#### Given text:

Content Warning: This section of the guide includes discussion of death, emotional abuse, child abuse, pregnancy termination, disordered eating, mental illness, and sexual content.

Chapter 4 Summary: “Quit”

Applegate reflects on her experience starring in the 1980s sitcom Charles in Charge, quoting a passage from her 1985 journal. She was a teenager at the time, and she and her mother weren’t getting along. She admits that she was difficult and hated everyone and everything. While work helped her through these years, Applegate told Nancy at 13 that she wanted to quit acting. Nancy agreed, but less than a half hour later, Applegate changed her mind. She loved being an actor. In retrospect, she realizes that she was often treated inappropriately in work settings for a child of her age. Even still, her work challenged and motivated her positively.

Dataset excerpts

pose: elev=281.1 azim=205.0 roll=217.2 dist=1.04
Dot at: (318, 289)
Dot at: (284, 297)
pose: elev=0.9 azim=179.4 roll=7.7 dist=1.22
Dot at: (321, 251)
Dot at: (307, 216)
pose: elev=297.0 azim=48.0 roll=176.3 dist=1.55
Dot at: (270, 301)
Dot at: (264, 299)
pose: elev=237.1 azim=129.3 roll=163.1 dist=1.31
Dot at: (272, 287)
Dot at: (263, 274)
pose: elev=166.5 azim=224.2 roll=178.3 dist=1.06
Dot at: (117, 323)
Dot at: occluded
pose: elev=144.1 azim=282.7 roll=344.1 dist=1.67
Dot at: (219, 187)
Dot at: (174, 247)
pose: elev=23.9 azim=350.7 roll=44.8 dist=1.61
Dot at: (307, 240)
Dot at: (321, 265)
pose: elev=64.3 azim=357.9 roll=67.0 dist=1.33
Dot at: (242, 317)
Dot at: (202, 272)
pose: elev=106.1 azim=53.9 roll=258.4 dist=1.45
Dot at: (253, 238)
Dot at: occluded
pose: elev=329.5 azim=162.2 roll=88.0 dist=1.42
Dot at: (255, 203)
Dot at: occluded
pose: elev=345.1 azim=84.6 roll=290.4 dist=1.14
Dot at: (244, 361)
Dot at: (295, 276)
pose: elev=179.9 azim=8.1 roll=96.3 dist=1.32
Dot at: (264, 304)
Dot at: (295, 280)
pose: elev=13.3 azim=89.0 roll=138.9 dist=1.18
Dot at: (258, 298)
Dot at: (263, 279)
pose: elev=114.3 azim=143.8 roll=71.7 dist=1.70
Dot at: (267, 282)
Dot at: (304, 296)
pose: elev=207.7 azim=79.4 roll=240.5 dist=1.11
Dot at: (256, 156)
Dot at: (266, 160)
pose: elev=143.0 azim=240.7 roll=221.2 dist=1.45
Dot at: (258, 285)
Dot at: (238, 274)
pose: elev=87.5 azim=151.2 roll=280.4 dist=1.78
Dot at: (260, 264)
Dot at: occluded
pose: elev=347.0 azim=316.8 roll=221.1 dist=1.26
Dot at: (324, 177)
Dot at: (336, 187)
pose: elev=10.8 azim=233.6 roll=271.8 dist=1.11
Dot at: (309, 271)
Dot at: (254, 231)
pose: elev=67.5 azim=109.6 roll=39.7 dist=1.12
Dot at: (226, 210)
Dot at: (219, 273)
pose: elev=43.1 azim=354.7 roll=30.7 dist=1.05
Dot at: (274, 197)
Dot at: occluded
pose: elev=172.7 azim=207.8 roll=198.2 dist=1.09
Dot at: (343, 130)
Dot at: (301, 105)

#### Work instruction A:
List every topic named in the content warning at the top of the chapter summary.
#### Work instruction B:
Repeat the part of the chapter summary starting with "Applegate reflects on" and going on through "motivated her positively.".

#### Expected output A:
death, emotional abuse, child abuse, pregnancy termination, disordered eating, mental illness, sexual content

#### Expected output B:
Applegate reflects on her experience starring in the 1980s sitcom Charles in Charge, quoting a passage from her 1985 journal. She was a teenager at the time, and she and her mother weren’t getting along. She admits that she was difficult and hated everyone and everything. While work helped her through these years, Applegate told Nancy at 13 that she wanted to quit acting. Nancy agreed, but less than a half hour later, Applegate changed her mind. She loved being an actor. In retrospect, she realizes that she was often treated inappropriately in work settings for a child of her age. Even still, her work challenged and motivated her positively.